Your time values there seem a bit inconsistent (0.1 ms vs 0.1 seconds), but there can be a few things going on. Firstly, the while loop speed is governed by a the win.flip() call. This pauses the code until the next screen refresh, so the loop would run at 16.7 ms per iteration on a typical 60 Hz display. This limits the time resolution of event.getKeys(), which measures the time at which it is called, but not Keyboard.getKeys(), because the Keyboard object is checking for responses in a process that is independent of the rest of PsychoPy, and so isn’t affected by the structure of your code.

Lastly, you should avoid print() calls in operational PsychoPy code - they really should just be used when debugging a script.

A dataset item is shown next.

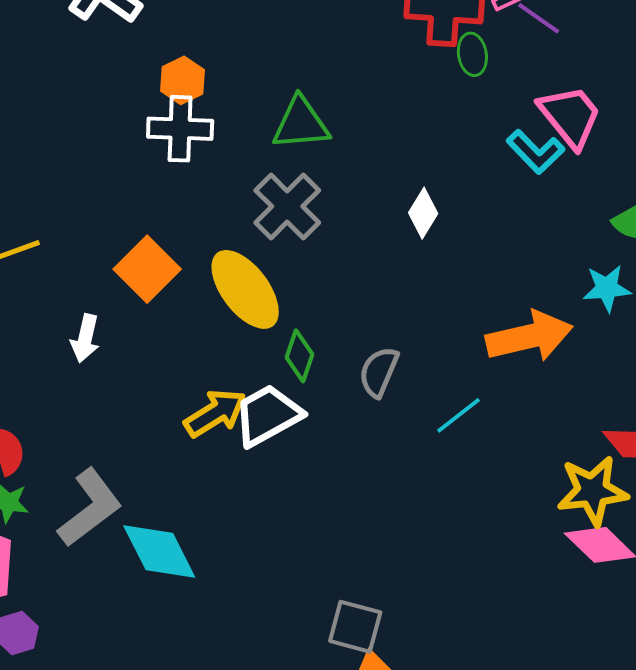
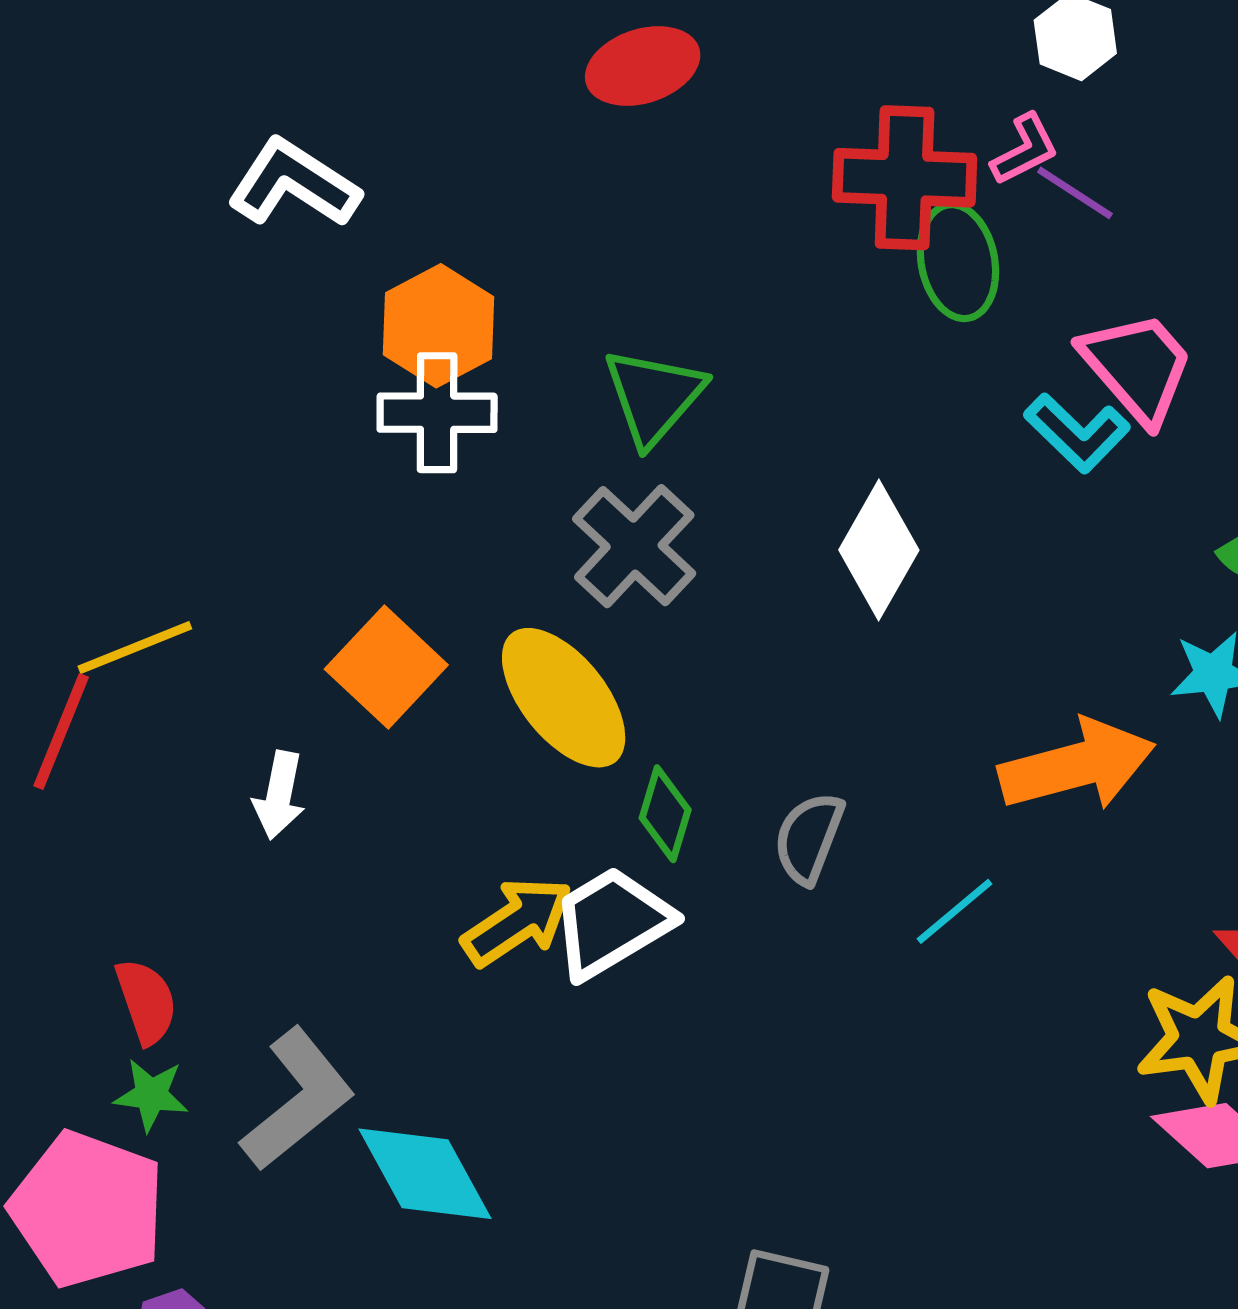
green ellipse: (472, 54) -> (958, 262), size x1.5
orange hexagon: (182, 80) -> (439, 326), size x1.4
green triangle: (301, 124) -> (654, 396), turned -42
white diamond: (423, 213) -> (879, 550), size x1.5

When there are a lot of them, going out to the standard Python output like this can lead to slow downs (although that isn’t likely too much of an issues in this particular example).

I actually made a typo when I said .1 ms, I meant .1 seconds and I just edited my response accordingly- thanks for the catch! And good points about the print function. Indeed I’m printing only for the reprex and in my code I’m storing the value into a csv cell, so I’m content with my reprex in my above response. Anyways, thanks again for all your help!